DIRECTIONS FOR THIS TASK — Could you find every line in the entries below that holds the word "lines" and copy it?

PROVIDED INFORMATION —

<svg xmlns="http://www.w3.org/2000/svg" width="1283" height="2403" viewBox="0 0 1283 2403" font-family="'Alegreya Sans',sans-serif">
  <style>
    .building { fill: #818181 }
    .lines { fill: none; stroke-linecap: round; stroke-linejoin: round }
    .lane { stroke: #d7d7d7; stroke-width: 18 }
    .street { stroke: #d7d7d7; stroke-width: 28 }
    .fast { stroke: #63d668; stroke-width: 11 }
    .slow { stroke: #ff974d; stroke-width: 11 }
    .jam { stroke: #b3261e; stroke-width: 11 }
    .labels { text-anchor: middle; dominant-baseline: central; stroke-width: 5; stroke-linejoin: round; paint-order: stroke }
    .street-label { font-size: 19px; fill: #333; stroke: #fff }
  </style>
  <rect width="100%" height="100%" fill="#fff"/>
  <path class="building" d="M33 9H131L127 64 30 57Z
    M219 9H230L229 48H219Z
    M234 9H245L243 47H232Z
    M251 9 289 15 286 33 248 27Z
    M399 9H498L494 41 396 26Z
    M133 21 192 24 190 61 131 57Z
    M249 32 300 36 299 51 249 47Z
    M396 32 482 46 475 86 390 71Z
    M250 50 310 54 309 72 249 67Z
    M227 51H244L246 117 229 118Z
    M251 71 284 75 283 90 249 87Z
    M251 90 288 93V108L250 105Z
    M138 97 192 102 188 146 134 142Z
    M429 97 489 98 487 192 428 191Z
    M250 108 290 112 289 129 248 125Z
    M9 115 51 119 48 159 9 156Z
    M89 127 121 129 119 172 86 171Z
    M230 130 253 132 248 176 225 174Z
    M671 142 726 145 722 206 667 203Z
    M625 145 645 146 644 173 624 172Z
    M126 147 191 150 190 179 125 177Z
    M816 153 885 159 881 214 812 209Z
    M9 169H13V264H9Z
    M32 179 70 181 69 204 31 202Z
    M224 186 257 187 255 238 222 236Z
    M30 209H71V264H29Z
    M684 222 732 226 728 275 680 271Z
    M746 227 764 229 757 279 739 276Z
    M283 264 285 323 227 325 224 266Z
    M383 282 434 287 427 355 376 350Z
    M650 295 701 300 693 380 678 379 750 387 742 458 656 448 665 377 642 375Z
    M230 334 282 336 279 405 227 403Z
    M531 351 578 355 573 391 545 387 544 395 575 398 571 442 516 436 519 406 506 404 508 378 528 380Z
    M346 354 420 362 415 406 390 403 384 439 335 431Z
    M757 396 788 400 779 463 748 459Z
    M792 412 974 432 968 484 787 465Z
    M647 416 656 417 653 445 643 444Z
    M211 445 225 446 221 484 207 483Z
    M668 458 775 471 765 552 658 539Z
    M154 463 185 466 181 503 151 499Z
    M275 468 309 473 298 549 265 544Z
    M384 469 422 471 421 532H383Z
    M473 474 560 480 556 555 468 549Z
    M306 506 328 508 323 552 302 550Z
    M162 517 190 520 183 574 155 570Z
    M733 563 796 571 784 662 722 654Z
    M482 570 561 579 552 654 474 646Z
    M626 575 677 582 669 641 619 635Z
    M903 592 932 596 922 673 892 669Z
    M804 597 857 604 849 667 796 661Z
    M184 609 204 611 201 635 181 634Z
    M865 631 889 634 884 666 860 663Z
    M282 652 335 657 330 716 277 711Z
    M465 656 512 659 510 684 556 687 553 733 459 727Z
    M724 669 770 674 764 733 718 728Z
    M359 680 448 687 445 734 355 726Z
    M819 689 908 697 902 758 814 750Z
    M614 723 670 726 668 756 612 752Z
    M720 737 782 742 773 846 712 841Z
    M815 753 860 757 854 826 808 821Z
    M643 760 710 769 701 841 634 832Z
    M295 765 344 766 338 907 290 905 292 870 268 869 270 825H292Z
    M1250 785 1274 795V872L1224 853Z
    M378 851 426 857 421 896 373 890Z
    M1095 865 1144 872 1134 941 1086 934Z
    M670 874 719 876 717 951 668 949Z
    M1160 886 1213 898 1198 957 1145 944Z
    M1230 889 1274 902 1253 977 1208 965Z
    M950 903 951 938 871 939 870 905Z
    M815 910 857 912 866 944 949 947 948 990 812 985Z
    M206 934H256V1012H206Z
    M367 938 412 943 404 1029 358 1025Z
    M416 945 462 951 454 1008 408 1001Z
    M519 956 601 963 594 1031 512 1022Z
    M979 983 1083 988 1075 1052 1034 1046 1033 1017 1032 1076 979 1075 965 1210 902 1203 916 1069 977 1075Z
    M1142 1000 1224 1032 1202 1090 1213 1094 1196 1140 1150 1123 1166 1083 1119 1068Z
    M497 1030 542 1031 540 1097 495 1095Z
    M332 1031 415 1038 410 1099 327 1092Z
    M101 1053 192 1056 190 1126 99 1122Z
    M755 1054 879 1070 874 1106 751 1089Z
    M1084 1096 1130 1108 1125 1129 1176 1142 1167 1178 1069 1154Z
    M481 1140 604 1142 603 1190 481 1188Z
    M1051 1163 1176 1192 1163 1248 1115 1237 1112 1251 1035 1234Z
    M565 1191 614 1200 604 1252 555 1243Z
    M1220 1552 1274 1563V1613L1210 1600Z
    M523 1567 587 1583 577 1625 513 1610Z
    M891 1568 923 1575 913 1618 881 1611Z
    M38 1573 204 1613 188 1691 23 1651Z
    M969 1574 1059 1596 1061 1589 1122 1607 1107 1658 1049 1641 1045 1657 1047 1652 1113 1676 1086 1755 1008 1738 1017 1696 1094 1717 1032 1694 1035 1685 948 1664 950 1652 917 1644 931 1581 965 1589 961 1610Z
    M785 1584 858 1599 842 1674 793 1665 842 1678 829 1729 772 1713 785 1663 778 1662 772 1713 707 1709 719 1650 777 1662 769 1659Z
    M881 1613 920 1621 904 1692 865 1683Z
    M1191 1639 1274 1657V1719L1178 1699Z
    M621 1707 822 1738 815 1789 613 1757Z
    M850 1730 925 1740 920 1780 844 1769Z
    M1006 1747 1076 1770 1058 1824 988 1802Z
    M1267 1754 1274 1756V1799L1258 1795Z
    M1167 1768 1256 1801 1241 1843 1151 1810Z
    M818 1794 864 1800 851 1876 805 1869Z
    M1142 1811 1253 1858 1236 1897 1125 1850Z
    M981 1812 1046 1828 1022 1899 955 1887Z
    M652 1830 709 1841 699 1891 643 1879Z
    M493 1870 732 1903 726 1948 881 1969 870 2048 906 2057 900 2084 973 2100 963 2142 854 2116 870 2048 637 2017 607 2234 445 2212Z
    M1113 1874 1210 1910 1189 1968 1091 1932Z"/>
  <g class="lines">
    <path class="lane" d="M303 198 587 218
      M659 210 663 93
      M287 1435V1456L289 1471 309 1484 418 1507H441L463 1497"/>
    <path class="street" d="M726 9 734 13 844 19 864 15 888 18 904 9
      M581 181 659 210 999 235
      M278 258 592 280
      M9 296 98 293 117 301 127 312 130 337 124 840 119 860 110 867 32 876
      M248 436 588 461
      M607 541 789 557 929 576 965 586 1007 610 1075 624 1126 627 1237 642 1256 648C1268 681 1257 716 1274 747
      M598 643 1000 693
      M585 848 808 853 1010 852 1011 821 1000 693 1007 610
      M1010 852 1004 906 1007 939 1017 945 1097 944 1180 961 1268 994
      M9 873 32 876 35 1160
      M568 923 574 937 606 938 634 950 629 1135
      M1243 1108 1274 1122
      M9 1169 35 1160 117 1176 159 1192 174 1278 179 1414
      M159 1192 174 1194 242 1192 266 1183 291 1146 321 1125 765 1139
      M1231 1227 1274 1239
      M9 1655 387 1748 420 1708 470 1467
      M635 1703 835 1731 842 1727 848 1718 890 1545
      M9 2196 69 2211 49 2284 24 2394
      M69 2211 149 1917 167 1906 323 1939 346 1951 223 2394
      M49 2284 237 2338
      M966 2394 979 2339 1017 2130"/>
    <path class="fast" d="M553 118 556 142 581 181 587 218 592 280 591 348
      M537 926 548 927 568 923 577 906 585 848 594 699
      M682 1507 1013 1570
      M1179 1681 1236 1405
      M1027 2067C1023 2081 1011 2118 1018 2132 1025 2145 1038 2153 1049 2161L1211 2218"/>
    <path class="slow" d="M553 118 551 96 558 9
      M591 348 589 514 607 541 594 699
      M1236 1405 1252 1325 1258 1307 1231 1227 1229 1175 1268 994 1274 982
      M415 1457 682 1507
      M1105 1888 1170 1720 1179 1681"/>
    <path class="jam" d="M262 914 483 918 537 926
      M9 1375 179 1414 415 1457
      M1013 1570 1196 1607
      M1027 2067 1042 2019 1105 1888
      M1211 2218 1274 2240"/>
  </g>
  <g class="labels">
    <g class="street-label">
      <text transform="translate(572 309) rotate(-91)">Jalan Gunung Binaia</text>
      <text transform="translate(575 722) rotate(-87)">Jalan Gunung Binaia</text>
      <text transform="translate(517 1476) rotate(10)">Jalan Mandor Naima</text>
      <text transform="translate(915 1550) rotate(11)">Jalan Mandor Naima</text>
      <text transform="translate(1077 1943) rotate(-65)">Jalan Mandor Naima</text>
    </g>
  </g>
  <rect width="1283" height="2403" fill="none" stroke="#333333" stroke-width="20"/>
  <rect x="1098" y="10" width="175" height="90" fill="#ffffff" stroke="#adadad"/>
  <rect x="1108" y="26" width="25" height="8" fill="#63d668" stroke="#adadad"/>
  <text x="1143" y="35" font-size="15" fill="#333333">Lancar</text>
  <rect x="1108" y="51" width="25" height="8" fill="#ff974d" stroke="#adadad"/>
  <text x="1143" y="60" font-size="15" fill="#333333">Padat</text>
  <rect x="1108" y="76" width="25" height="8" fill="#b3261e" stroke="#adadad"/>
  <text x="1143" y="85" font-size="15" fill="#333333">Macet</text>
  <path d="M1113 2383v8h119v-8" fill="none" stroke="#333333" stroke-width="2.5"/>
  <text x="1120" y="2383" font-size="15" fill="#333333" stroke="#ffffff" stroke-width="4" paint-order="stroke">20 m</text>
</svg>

THE COMPLETED TASK —
    .lines { fill: none; stroke-linecap: round; stroke-linejoin: round }
  <g class="lines">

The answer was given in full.